Vous êtes cool, stay woke

Résumé de l’épisode précédent : les Noirs-Américains répondaient à l’oppression par une distanciation ironique, le cool, une attitude de rébellion passive. Mais le cool a perdu son aspect revendicatif pour devenir un phénomène de consommation.

Avec l’arrivée de Trump au pouvoir, ouvertement hostile aux minorités et qui met à mal l’état de droit, la démocratie, l’économie de marché et le libre-échange, le woke est un véritable engagement.

Réveillez-vous !
Pour le magazine américain, « Fusion », l‘idée d’être woke – du verbe to wake, se réveiller – a pendant longtemps été l’expression d’un état d’esprit que l’on trouvait sur les réseaux sociaux black. En 2008, Erykah Badu enregistre « Master Teacher », une chanson dans laquelle elle rêve d’un monde sans racisme : c’est la première fois que l’expression « stay woke » est popularisée, puis elle retombe dans l’anonymat.

#BlackLovesMatter
Mais en 2013 l’assassinat de Trayvon Martin, un jeune noir par un policier blanc qui sera relaxé, voit la création de « #BlackLivesMatter », un mouvement militant afro-américain qui acquiert rapidement une énorme visibilité, notamment sur les réseaux sociaux. Etre woke signifie alors « être déterminé à combattre l’injustice ». Kendrick Lamar est un des porte-voix.

Blanchiment de woke
Le terme a récemment franchi la frontière de l’internet blanc. Il a été théorisé par David Brooks, chroniqueur au New York Times (c’est à lui qu’on doit déjà le néologisme « bobo ») en 2016 pour souligner une évolution des mœurs : être woke, c’est être conscient des injustices et du système d’oppression qui pèsent sur les minorités. Puis le terme s’étend rapidement à d’autres causes et d’autres usages. Par exemple, la cérémonie des Oscars et la volonté d’en finir avec le harcèlement sexuel, était en partie woke pour le New York Times.

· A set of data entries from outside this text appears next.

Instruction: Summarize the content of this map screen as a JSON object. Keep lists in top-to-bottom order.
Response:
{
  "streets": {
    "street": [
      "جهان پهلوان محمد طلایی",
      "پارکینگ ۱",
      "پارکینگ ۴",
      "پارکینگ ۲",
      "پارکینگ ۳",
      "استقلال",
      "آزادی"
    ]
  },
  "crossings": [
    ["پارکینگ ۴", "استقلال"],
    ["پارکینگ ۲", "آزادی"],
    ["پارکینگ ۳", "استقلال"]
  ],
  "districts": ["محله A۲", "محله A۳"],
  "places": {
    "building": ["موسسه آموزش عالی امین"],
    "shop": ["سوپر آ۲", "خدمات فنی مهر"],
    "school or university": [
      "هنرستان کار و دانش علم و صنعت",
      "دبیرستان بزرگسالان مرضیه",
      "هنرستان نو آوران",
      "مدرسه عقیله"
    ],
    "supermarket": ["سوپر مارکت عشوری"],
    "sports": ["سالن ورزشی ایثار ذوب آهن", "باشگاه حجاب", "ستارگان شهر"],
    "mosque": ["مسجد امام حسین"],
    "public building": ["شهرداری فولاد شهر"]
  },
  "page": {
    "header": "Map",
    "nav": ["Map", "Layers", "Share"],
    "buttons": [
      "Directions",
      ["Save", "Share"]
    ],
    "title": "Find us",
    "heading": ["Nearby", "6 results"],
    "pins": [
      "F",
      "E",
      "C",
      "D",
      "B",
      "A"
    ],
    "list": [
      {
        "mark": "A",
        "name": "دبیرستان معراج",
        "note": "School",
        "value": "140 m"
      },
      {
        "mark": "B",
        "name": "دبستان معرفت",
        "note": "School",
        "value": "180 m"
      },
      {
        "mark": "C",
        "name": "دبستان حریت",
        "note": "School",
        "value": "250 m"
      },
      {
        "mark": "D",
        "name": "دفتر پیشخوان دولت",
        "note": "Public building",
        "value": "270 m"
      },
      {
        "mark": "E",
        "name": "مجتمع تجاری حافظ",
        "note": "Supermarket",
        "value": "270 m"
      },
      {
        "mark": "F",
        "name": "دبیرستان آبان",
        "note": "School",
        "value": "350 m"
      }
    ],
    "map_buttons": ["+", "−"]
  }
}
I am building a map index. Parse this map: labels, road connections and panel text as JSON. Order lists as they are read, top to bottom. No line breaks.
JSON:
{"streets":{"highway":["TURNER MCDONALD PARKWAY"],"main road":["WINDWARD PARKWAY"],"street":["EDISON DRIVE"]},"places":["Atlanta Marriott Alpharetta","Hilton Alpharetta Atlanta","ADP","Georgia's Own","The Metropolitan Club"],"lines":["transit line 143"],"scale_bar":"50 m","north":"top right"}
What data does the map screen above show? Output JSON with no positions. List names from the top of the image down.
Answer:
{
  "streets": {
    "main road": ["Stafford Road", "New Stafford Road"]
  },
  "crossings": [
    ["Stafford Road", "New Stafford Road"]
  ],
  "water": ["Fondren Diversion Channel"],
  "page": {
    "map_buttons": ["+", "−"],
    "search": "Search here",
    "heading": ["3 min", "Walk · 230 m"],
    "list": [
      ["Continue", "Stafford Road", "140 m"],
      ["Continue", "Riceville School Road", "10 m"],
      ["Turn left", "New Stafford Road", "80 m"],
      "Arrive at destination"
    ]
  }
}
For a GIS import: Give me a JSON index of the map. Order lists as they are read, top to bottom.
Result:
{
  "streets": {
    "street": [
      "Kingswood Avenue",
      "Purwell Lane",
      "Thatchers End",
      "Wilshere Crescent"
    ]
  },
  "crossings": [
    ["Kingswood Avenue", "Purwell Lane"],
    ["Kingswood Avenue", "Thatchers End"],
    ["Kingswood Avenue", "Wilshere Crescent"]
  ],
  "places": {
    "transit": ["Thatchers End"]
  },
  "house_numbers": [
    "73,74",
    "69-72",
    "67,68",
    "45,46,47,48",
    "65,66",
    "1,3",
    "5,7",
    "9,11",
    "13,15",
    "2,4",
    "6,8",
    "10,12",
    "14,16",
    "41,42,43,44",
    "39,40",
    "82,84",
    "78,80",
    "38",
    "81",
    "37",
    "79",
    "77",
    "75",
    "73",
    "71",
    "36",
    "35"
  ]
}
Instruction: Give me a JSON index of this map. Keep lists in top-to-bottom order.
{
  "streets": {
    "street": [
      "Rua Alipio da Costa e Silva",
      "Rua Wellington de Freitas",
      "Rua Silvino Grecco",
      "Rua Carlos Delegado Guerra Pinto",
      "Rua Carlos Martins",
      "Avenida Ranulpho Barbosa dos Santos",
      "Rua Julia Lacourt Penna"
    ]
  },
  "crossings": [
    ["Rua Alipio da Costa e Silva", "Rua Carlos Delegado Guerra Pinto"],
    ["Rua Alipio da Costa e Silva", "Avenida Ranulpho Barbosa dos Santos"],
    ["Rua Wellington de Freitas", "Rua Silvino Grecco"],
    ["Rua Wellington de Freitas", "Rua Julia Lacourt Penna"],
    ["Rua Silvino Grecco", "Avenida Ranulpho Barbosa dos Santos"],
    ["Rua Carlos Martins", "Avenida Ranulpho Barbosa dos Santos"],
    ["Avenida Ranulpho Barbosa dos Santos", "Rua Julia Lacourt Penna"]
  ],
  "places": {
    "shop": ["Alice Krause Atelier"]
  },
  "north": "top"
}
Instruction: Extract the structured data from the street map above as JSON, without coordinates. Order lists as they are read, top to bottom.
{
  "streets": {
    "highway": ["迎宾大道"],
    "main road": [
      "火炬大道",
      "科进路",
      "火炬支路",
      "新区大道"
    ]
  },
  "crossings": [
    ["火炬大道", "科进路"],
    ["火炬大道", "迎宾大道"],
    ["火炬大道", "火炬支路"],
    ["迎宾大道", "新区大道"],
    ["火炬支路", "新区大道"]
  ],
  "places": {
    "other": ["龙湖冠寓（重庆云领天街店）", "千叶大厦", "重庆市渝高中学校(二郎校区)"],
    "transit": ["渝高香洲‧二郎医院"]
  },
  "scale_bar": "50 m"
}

L’expression d’un changement d’ère
Pour David Brooks, l’esprit de rébellion s’exprime sur un ton plus directement revendicatif. Les démarches qui étaient assimilées au cool : poursuivre une quête personnelle, afficher un style distinctif et mettre à distance le monde entier, sont remisées au profit d’une posture volontairement plus engagée.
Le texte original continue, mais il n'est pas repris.